> _Task instructions_:
Show each line in the entries below that contains the word "just", treating uppercase and lowercase letters as different.

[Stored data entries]
►

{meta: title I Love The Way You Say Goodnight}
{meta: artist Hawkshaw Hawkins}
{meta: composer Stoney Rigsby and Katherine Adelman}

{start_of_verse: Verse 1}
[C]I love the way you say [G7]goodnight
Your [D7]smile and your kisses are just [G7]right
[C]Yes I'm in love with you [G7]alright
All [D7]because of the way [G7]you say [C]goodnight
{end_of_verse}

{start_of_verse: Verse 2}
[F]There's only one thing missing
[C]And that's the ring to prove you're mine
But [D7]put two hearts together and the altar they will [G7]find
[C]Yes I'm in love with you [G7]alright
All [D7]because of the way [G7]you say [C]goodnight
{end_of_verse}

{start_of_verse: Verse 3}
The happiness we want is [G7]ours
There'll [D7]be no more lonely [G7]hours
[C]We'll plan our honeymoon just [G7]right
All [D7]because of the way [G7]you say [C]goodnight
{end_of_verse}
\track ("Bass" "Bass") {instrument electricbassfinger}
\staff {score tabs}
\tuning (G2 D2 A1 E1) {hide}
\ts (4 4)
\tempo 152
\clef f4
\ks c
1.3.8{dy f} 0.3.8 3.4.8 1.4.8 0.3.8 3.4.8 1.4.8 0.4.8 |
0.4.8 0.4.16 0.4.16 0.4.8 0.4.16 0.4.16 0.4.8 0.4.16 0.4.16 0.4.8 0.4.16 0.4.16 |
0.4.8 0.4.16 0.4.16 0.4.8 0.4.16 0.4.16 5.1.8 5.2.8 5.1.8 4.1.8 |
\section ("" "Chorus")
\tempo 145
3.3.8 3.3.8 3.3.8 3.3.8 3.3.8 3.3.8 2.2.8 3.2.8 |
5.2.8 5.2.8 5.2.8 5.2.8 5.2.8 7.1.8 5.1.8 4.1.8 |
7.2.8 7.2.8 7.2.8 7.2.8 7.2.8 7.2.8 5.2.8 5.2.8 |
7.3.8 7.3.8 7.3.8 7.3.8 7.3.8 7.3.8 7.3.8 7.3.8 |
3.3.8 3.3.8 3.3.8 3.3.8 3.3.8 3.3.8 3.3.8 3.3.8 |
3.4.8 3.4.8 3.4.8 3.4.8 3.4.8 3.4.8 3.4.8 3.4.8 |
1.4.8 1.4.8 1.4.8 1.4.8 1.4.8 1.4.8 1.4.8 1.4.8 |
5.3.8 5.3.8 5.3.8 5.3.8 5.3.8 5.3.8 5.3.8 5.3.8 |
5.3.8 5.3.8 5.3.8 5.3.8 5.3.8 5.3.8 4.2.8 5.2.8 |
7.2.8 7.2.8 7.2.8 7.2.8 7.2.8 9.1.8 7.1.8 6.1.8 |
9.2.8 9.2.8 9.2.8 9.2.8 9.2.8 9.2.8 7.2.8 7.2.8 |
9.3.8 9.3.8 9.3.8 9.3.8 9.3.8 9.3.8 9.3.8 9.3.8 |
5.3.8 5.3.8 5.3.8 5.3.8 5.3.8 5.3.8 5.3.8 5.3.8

◄

> _Task solution_:
Your [D7]smile and your kisses are just [G7]right
[C]We'll plan our honeymoon just [G7]right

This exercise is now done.